Oh sure, they can fine you for some paperwork error, or not having a list available etc, but they do not keep prices down.

Just compare the price for a gallon of milk today to five years ago. Compare the price of a pound of cheese today to the same cheese five years ago.

In each case, prices have risen exponentially and these are so-called price controlled items. In a nutshell, the only thing price control does is force the foodstore to increase prices on items that the Government does not restrict mark-ups on, so prices are not based on competition in the marketplace.

The other thing it can cause is shortages, as in the ‘great’ countries in the region that have price control legislation - Venezuela and Cuba. Such wonderful examples to follow.

Instead of the Government implementing policies to encourage business and competition, they make it harder for businesses to survive. And, of course, without a thriving economy, there are fewer taxes to keep the wheels of government churning because jobs are lost and fewer new ones created.

So sad.

Price control policies cannot keep prices here in check, if for no other reason than we import our consumables (and everything else, including dumb public policies such as price control) so it is, in reality, a useless law.

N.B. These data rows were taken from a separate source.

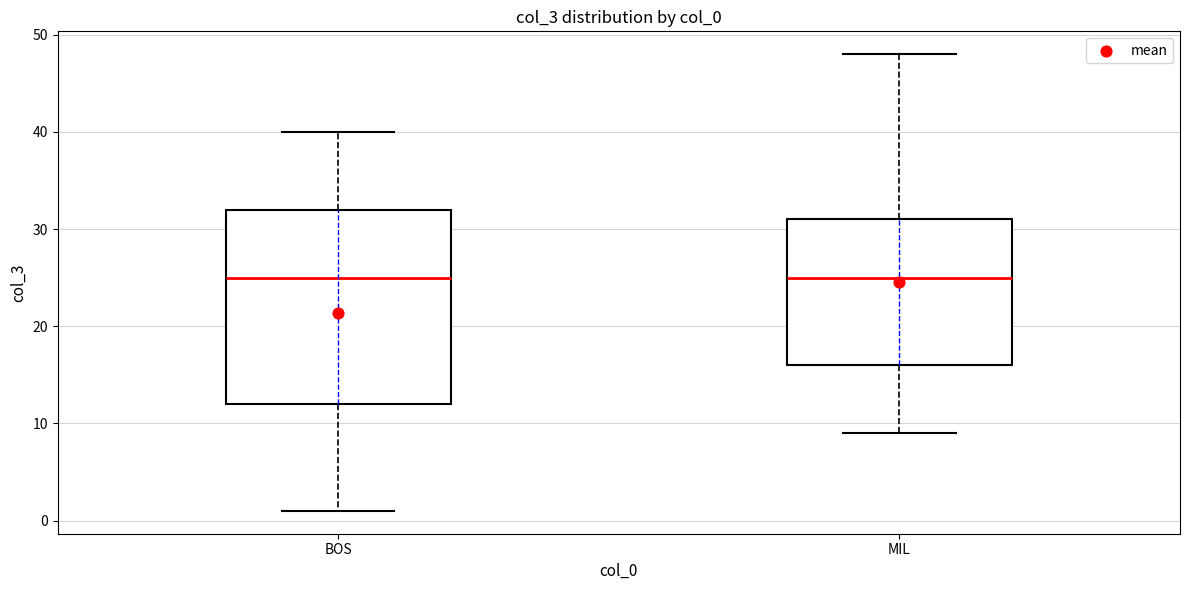

Reading left to right, read every box against the y-axis: the position of its median line, the range the box covers, and the ends of its whiskers. The values are not printed on the chart, so give them approximately, as read against the axis.

BOS: median 25, box 12 to 32, whiskers 1 to 40
MIL: median 25, box 16 to 31, whiskers 9 to 48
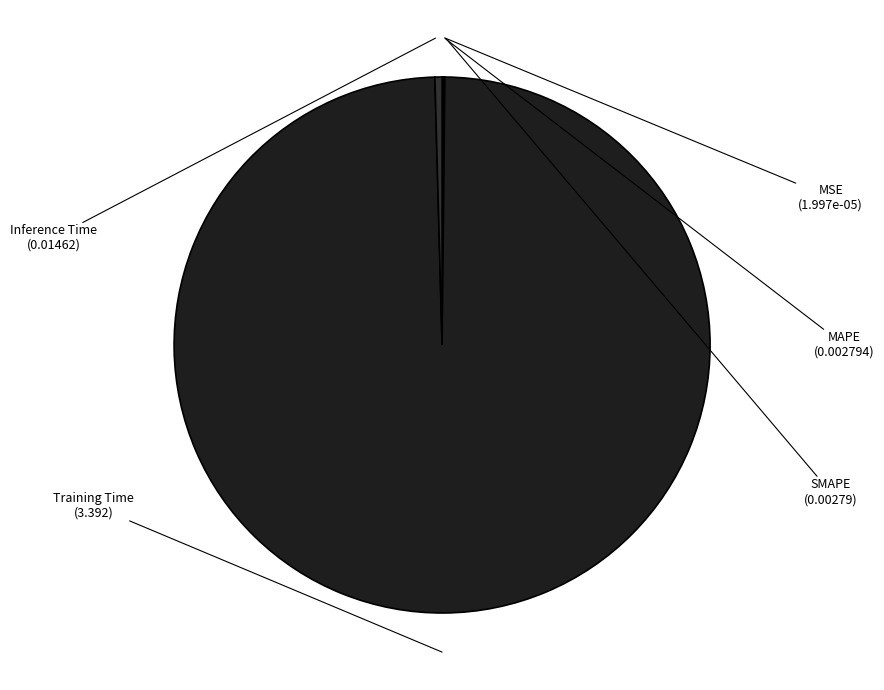

The Inference Time slice represents 10% of the pie. True or false?

False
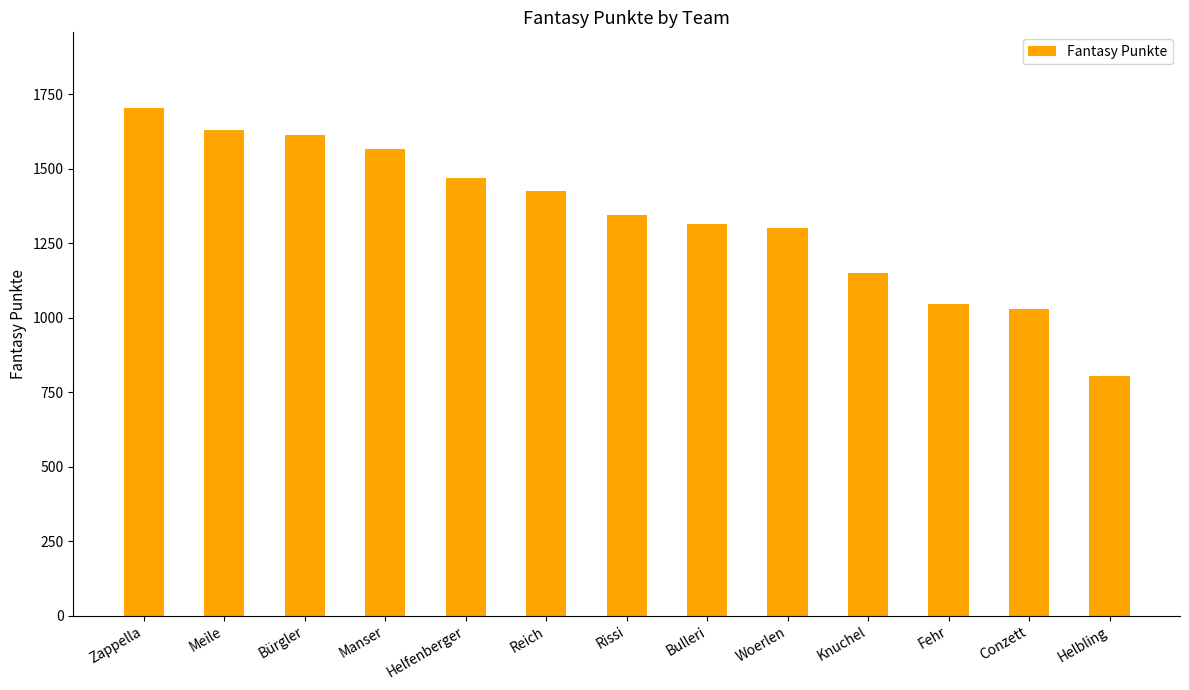

What is the change in value from Knuchel to Conzett?

-120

Yet, with all the evidence to the contrary, the recently re-installed Price Control Commission (PCC) chairman, E. J. Bowe, tells the Nassau Guardian: “I have a strong feeling [price control measures] will increase. I think they will have to be expanded because there are other items that I think should be under price control.”

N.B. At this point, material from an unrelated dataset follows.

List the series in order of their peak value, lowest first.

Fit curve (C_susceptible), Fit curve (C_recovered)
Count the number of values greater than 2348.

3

Mr Bowe apprently also indicated that “the Commission would likely reassess price control measures for goods beyond foodstuffs, including new and pre-owned vehicles”.

Surely the PCC chairman knows that new and used vehicles, and parts, already fall under his price control regime?

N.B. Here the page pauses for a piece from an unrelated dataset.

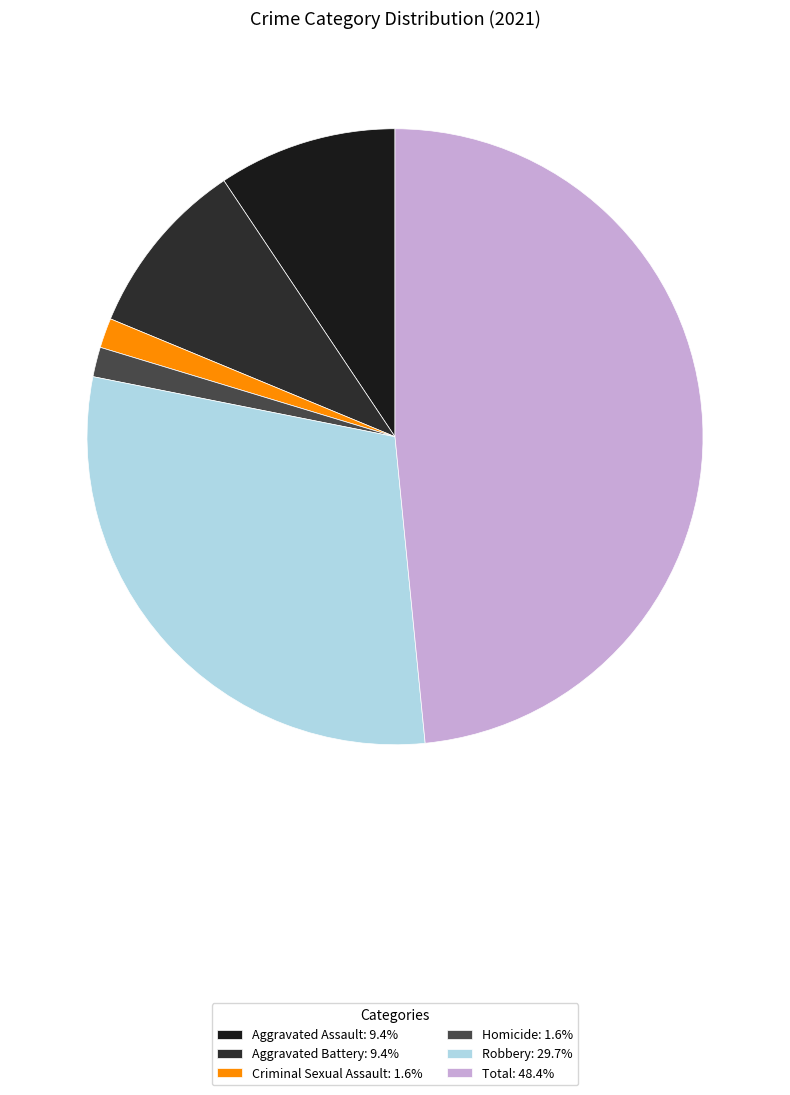

Is Aggravated Assault the majority of the pie?

No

There you have it, folks. The PCC chairman “thinks” more items should be controlled. No determination if the policy is actually useful or not. Because he “thinks it”, so it shall be!

Of course, he does not think the tax burden is too high and government spending should be controlled.

At the end of the day, the PCC is like the cartoon image of Bureaucrat Man. Sweeping in to save the day and consumers from high prices. Making the fallacy of price controls almost believable because of the press coverage. Yet the tax percentage charged by the Government on many, if not most, imported items is more than the percentage mark-up by the foodstores and other businesses that sell price controlled goods.

One day consumers will wise up to the game being played with their emotions by the Government and the price control regime.